[Dataset entries]
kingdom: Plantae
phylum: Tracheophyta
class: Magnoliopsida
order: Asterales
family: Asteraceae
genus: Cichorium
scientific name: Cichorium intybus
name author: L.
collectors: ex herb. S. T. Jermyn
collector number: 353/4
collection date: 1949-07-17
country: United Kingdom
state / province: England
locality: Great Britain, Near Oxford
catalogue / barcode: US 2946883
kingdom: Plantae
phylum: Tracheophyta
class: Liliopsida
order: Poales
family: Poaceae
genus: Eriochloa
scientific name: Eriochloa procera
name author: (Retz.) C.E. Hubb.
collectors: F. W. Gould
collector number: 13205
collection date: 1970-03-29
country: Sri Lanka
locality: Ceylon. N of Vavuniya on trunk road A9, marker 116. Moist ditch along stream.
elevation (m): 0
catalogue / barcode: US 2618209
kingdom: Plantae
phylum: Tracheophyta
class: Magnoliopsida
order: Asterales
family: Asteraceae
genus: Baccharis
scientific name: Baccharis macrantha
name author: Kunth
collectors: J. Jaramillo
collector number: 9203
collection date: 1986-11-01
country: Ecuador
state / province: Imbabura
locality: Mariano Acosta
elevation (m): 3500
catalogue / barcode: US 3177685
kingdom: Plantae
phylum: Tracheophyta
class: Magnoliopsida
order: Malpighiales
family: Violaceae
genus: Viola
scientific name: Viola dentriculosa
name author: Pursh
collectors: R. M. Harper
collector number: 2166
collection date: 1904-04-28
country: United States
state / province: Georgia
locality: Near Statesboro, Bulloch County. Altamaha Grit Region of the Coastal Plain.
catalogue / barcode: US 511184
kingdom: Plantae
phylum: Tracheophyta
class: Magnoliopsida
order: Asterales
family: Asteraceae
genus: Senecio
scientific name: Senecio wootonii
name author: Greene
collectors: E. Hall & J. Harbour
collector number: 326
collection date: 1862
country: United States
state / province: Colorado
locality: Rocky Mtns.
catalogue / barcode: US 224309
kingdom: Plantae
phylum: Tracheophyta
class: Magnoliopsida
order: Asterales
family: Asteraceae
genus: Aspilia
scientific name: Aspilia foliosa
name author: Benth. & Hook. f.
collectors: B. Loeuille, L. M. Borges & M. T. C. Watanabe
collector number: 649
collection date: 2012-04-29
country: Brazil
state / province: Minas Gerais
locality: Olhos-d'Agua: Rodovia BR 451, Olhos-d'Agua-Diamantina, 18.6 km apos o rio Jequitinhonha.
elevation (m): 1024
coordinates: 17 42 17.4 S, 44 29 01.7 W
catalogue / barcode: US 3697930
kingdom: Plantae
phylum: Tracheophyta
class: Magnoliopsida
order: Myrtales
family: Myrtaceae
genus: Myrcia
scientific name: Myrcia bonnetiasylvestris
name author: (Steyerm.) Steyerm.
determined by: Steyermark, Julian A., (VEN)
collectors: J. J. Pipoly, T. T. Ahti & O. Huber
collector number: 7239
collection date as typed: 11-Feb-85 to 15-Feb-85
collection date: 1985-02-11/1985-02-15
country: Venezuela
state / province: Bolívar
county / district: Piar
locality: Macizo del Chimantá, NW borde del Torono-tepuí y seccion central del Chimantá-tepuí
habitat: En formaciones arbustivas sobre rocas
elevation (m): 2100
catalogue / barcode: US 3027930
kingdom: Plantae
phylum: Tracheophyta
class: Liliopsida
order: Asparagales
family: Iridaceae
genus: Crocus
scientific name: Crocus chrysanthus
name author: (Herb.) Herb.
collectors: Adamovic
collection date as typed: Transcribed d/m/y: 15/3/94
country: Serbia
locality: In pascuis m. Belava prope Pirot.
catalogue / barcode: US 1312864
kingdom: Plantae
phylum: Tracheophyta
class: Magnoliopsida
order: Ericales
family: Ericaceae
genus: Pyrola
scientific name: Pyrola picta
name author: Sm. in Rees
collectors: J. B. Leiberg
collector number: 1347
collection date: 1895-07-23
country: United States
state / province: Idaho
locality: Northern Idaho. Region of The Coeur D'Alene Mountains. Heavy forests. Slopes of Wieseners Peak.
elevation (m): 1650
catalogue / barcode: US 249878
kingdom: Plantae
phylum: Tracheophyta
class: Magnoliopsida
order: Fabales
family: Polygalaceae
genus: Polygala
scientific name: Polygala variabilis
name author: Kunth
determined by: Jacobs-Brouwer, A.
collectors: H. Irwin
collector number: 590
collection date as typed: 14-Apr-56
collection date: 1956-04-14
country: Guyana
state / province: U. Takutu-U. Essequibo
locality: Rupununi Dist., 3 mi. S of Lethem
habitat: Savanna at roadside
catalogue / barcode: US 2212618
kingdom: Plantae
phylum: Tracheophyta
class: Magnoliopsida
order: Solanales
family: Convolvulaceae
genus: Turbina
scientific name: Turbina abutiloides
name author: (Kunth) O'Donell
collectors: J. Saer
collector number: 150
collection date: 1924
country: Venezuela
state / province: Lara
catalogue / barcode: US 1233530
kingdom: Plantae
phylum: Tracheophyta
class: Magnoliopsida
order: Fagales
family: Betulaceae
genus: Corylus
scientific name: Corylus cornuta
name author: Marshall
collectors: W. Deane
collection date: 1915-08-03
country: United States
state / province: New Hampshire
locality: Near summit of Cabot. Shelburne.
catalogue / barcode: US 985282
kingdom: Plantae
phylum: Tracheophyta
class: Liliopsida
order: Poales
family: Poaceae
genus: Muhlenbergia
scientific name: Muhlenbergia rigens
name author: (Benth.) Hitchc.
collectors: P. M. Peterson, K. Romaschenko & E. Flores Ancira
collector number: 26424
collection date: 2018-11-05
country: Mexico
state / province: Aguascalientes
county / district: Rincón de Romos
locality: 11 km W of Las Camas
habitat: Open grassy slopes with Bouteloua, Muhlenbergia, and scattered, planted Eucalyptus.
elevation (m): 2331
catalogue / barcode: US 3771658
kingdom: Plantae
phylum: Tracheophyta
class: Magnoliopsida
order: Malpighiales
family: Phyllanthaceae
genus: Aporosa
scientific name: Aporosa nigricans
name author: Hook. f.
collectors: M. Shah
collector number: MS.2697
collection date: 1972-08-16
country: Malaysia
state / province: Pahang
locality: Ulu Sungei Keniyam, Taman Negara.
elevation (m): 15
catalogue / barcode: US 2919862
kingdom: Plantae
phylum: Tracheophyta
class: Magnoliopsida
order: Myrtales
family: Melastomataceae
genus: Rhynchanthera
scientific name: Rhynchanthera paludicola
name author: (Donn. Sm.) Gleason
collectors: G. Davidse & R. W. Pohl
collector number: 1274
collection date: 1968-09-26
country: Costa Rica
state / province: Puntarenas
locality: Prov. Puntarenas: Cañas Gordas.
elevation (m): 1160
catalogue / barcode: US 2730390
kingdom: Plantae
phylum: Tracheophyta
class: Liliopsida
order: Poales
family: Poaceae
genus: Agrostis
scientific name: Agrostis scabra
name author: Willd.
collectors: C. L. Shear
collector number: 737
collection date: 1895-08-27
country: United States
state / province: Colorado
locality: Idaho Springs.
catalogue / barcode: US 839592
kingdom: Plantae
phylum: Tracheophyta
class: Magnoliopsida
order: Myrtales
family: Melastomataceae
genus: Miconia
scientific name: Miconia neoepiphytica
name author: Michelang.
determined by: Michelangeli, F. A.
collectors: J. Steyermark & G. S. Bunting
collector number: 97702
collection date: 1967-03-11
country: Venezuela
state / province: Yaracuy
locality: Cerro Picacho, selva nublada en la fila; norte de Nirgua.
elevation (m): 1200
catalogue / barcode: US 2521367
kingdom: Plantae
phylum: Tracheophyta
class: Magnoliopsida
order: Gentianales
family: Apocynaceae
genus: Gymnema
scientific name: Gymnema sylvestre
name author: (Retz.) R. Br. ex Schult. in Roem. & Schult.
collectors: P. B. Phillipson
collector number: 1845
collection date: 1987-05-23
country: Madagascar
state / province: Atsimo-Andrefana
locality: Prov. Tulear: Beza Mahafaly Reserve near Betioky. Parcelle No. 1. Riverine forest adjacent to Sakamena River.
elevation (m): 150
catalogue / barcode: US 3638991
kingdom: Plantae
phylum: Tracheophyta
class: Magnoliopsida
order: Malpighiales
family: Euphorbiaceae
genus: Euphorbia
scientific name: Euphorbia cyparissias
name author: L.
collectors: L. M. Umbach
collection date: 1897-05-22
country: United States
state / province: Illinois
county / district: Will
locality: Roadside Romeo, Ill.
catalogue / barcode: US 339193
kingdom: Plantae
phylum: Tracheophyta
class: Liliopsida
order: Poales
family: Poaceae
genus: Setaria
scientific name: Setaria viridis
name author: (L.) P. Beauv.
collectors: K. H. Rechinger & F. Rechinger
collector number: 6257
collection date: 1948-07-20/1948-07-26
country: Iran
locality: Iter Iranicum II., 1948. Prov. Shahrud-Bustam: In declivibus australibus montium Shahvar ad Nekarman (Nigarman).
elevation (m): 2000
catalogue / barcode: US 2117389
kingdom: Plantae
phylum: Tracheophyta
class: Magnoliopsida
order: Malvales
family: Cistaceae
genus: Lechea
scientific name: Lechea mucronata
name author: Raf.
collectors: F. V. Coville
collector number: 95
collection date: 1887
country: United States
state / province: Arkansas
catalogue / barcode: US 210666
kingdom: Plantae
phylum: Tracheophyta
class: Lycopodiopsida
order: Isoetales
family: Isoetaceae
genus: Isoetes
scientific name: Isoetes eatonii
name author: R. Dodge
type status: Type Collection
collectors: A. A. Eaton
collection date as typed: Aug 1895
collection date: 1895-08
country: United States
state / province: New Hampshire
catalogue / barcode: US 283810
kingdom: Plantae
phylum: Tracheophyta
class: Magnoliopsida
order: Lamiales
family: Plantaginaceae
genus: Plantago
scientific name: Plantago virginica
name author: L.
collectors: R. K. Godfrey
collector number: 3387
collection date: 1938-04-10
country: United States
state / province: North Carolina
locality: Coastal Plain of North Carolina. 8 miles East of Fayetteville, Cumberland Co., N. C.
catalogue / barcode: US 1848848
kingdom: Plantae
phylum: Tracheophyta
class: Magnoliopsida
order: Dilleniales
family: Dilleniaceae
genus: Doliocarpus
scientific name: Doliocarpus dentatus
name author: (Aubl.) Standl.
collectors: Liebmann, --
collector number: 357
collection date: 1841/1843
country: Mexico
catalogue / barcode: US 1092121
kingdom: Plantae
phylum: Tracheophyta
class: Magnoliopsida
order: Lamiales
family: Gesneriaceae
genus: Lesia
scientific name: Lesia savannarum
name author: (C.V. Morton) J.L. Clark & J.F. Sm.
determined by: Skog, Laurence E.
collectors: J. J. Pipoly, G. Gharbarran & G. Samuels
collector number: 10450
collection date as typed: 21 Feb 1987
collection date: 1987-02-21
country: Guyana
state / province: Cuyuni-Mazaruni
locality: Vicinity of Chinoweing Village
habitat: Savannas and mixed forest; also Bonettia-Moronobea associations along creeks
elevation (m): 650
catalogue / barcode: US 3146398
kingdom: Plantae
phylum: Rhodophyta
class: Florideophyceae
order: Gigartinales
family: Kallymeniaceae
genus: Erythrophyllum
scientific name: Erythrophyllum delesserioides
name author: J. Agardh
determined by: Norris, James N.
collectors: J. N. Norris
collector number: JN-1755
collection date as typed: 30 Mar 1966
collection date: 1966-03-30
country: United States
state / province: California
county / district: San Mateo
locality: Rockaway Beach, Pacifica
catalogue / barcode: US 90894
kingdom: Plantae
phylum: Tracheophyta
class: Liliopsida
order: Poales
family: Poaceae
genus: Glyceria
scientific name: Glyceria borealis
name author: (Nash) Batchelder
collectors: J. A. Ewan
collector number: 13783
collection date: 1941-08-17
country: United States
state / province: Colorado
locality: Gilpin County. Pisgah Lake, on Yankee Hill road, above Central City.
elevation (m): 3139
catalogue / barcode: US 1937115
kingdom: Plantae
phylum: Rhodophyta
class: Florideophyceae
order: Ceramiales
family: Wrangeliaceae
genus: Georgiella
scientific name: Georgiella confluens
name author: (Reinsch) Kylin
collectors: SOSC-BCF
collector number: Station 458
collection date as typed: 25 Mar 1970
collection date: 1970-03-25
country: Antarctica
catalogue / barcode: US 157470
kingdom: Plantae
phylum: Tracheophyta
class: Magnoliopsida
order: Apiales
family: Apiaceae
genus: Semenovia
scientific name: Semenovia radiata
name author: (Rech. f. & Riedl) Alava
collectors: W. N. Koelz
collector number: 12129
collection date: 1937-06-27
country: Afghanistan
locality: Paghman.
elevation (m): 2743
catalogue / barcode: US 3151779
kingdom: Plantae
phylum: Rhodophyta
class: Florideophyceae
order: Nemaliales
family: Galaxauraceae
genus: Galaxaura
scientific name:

What the exercise asks: Return the lines above exactly, beginning with the line that contains "elevation (m): 0" and continuing through the line that contains "collector number: 2166".

Correct response:
elevation (m): 0
catalogue / barcode: US 2618209
kingdom: Plantae
phylum: Tracheophyta
class: Magnoliopsida
order: Asterales
family: Asteraceae
genus: Baccharis
scientific name: Baccharis macrantha
name author: Kunth
collectors: J. Jaramillo
collector number: 9203
collection date: 1986-11-01
country: Ecuador
state / province: Imbabura
locality: Mariano Acosta
elevation (m): 3500
catalogue / barcode: US 3177685
kingdom: Plantae
phylum: Tracheophyta
class: Magnoliopsida
order: Malpighiales
family: Violaceae
genus: Viola
scientific name: Viola dentriculosa
name author: Pursh
collectors: R. M. Harper
collector number: 2166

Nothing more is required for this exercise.